Richard Stana, director of homeland security and justice issues for the GAO, noted at January's Senate hearing that the government now has 200 to 300 agents searching for an estimated 5 million people who have overstayed visas.

"If you consider the numbers, you would see they are not going to get very far," he said.

Some critics say the real answer is to give up on a biometric exit system.

"Right now, there is no good solution," Stana said at January's hearing.
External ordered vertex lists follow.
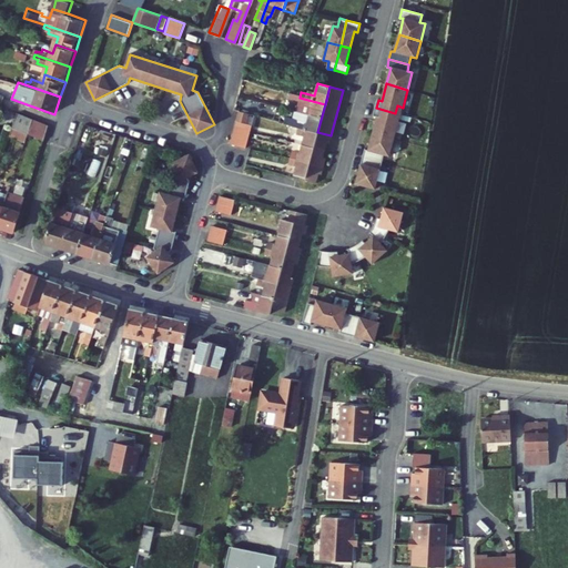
[(296,103),(294,113),(321,120),(325,104),(300,98),(287,94),(286,100),(296,103)]
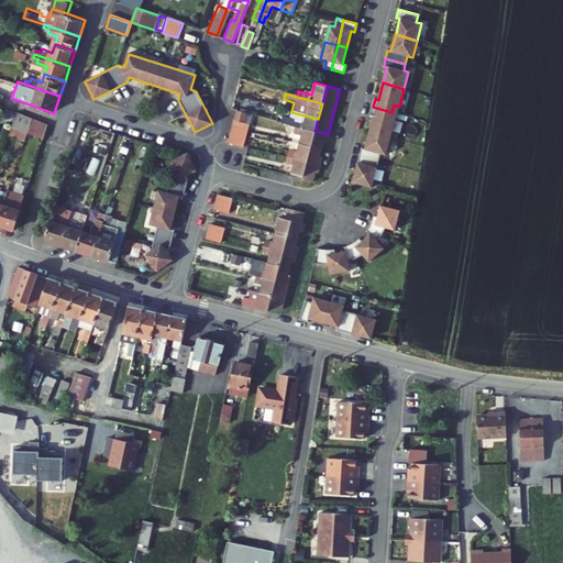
[(390,119),(392,112),(373,107),(371,114),(374,116),(370,132),(392,138),(396,121),(390,119)]
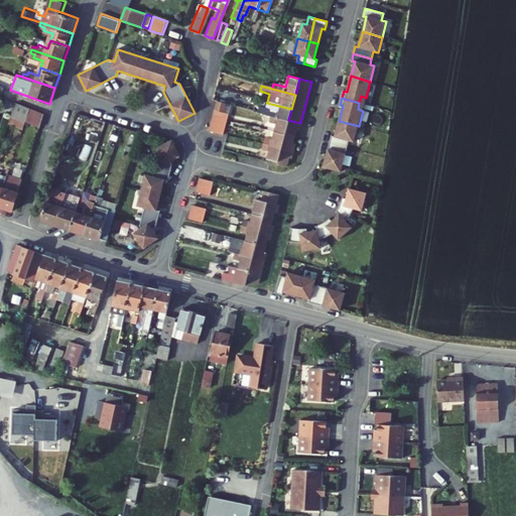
[(227,120),(229,114),(225,113),(226,105),(218,103),(214,117),(227,120)]
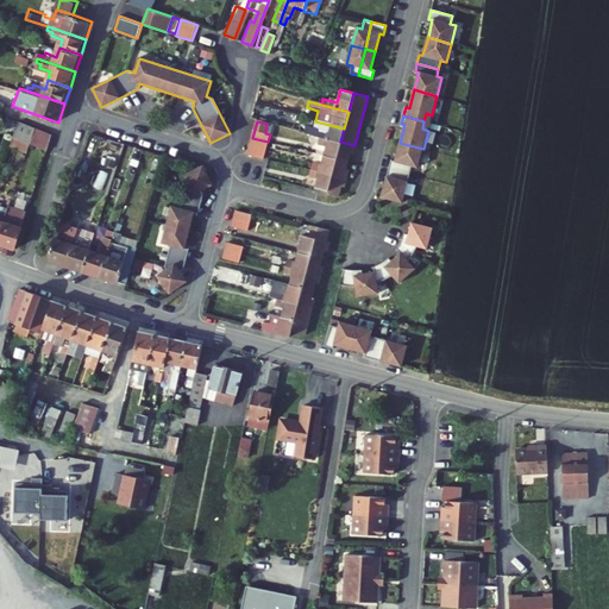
[(344,129),(315,121),(314,121),(312,130),(301,127),(300,133),(320,138),(340,144),(340,142),(344,129)]
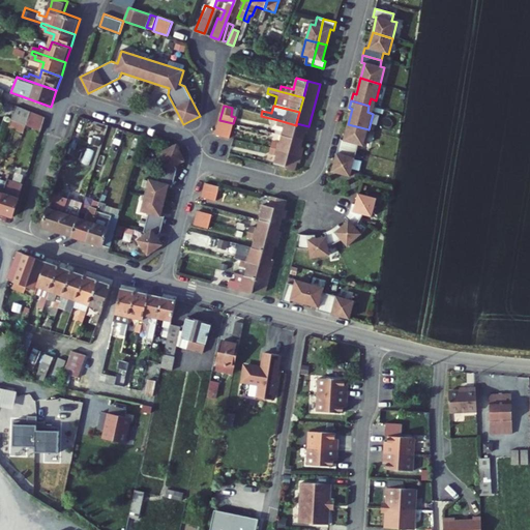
[(16,108),(11,121),(8,128),(23,134),(26,126),(30,113),(16,108)]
He suggested expanding trusted-traveler programs and non-border measures, such as better work-site enforcement, beefed-up intelligence collection and extra agents to search out visa overstays.

Boos said the real solution would be a system to keep undesirable people from entering in the first place.

Officials should weigh the costs of an exit system against its potential benefits, particularly given that the U.S. has thousands of miles of lightly guarded land and sea borders, Tien said.

Likening the situation to cars, he said, "We generally accept that the price of an automobile society is some number of automobile fatalities and injuries."

But Mocny noted that members of Congress have not responded favorably to the notion of giving up on biometric land exit.

At January's Senate hearing, for instance, committee Chairwoman Dianne Feinstein, D-Calif., said: "We have left a gaping hole in our country's border. ... By failing to address exits at all ports, we are providing a blueprint to those who wish to harm the United States."

Homeland Security officials, Mocny said, are emphasizing the challenges in discussions with congressional staffers and their plan for next year's budget talks about why a biometric land exit system can't be put in place yet.

But that doesn't mean he agrees with Stana, Boos and Tien on the need to give up on such a system.

"I think it's worth it," Mocny said. "We want to make sure that when an individual leaves the country we can close that book on that individual."

So how long will an effective biometric land exit system take?

"I don't have a good answer for you," he said.